April 30, 2026

Supreme Court Blocks Racially Segregated Gerrymandering

In a blockbuster 6-3 ruling, the justices said that the Voting Rights Act does not, in fact, require separate but equal congressional districts for minorities.

“The way to stop discrimination on the basis of race is to stop discriminating on the basis of race,” said Chief Justice John Roberts shortly after joining the Supreme Court in 2005. He was right, and it seems that he and five of his fellow justices followed that advice in striking down Louisiana’s racially segregated gerrymandering.

Indeed, Justice Samuel Alito echoed Roberts’s sentiment in his 6-3 majority opinion in Louisiana v. Callais: “The Constitution almost never permits the Federal Government or a State to discriminate on the basis of race.”

In practice, however, distorted application of the Voting Rights Act of 1965 has forced states — particularly Southern states — to effectively discriminate on the basis of race when drawing congressional districts, all while officially pretending that’s not what they’re doing. Numerous lower-court and even Supreme Court precedents have validated that. Yet Alito noted, “Allowing race to play any part in government decision-making represents a departure from the constitutional rule that applies in almost every other context.”

Furthermore, “Section 2 of the Voting Rights Act … was designed to enforce the Constitution — not collide with it,” he said. Instead, “Lower courts have sometimes applied this Court’s §2 precedents in a way that forces States to engage in the very race-based discrimination that the Constitution forbids.”

Thus, Alito concluded, Louisiana’s map was “an unconstitutional racial gerrymander.”

As for the Democrats’ oft-repeated myth that Republicans suppress black votes, Alito wrote, “Black voters now participate in elections at similar rates as the rest of the electorate, even turning out at higher rates than white voters in two of the five most recent Presidential elections nationwide and in Louisiana.”

The ruling largely eliminates majority-minority districts, which Democrats favor because blacks vote so heavily Democrat — not because segregating blacks into their own, separate but equal districts actually remedies any sort of discrimination. It’s also racist nonsense that only a black person can represent blacks fairly.

There are exceptions, the Court said, and under Callais, courts must apply strict scrutiny to any racial gerrymandering. For example, where “the application of a State’s districting algorithm yields numerous maps with districts in which the members of a minority group constitute a majority, and … the State cannot provide a legitimate reason for rejecting all those maps and eliminating all majority-minority districts.”

Callais arose after Democrats sued Republicans over a post-2020 congressional map in Louisiana that had only one majority-minority district. The more racially segregated aftermath included a 250-mile-long district across much of the state to produce a second majority-minority district. The additional seat obviously benefited Democrats. As the New York Post reports, “The Trump administration and state officials challenged the new map, arguing it was a racial gerrymander in violation of the 14th Amendment, which guarantees all citizens equal protection under the law.”

Six justices agreed.

As Justice Clarence Thomas asserted in his concurring opinion, “I would go further and hold that §2 of the Voting Rights Act does not regulate districting at all.” That’s the opinion held by many conservatives, too.

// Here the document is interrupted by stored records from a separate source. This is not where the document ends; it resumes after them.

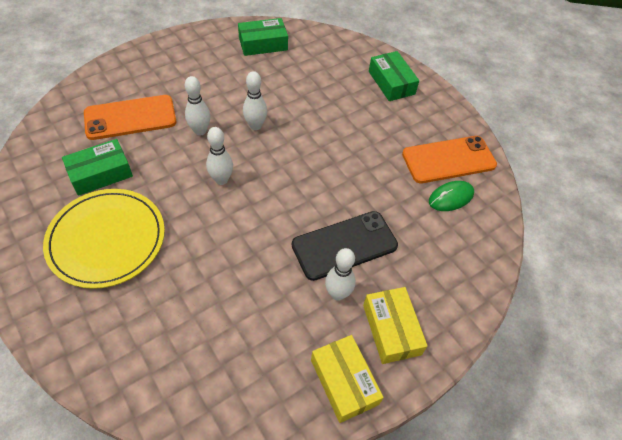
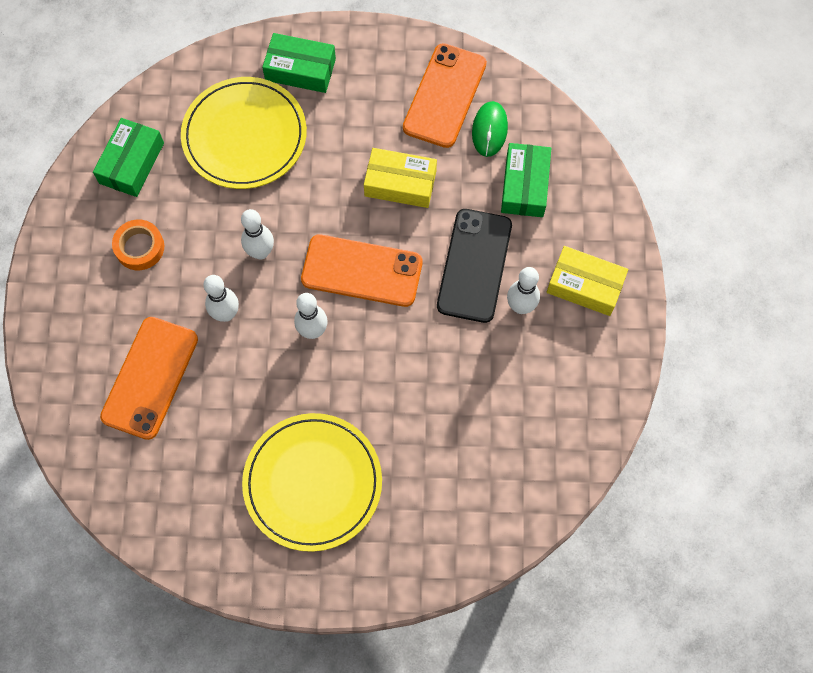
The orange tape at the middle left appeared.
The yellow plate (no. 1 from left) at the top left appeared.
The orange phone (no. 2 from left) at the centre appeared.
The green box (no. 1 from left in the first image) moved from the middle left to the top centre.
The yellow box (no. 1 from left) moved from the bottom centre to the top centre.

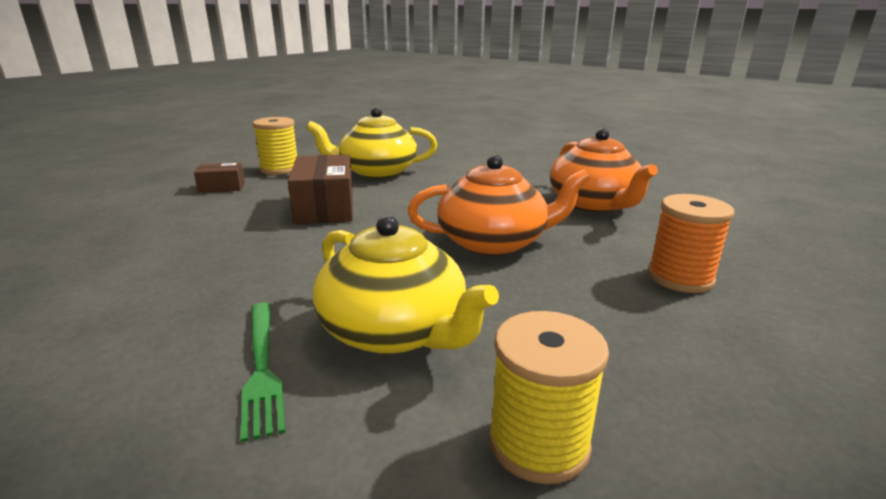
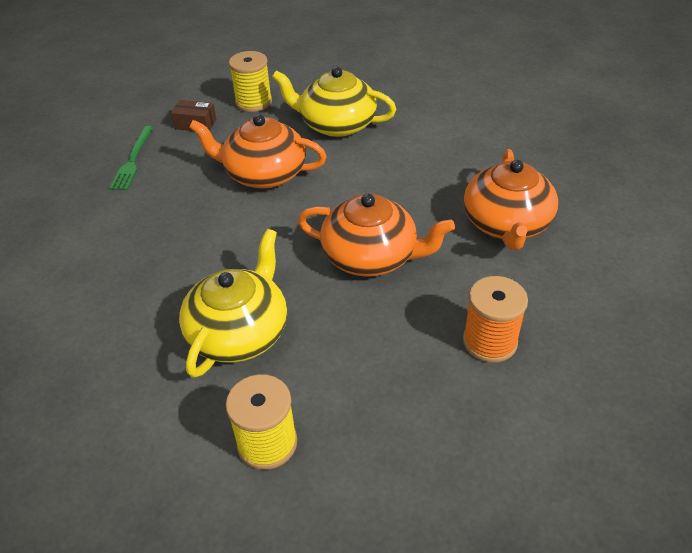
The green fork moved from the bottom left to the top left.
The brown box (no. 2 from left) at the centre was replaced by the orange teapot (no. 1 from left) at the top centre.
The yellow teapot (no. 2 from left in the first image) at the centre turned 135 degrees counterclockwise.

In her dissent, which she read from the bench, Justice Elena Kagan argued that the Court did go that far. “Today’s decision renders Section 2 all but a dead letter,” she huffed. “In the States where that law continues to matter — the States still marked by residential segregation and racially polarized voting — minority voters can now be cracked out of the electoral process.”

She laid out a hypothetical scenario of supposed voter disenfranchisement of blacks by carving up their circular district into six pie pieces, but her fictional situation sounds most like what Democrats just tried to do in Virginia.

Kagan hyperbolically concluded, “I dissent … from this latest chapter in the majority’s now-completed demolition of the Voting Rights Act.”

In practical terms, Louisiana Republican Governor Jeff Landry is planning to suspend primaries to allow for a new map to be drawn. In other states, it may not work out this way in time for the 2026 midterms, but some estimates suggest Republicans might redistrict in ways that could yield as many as 19 more GOP House seats. Obviously, that would overwhelm anything Gavin Newsom or Abigail Spanberger can concoct.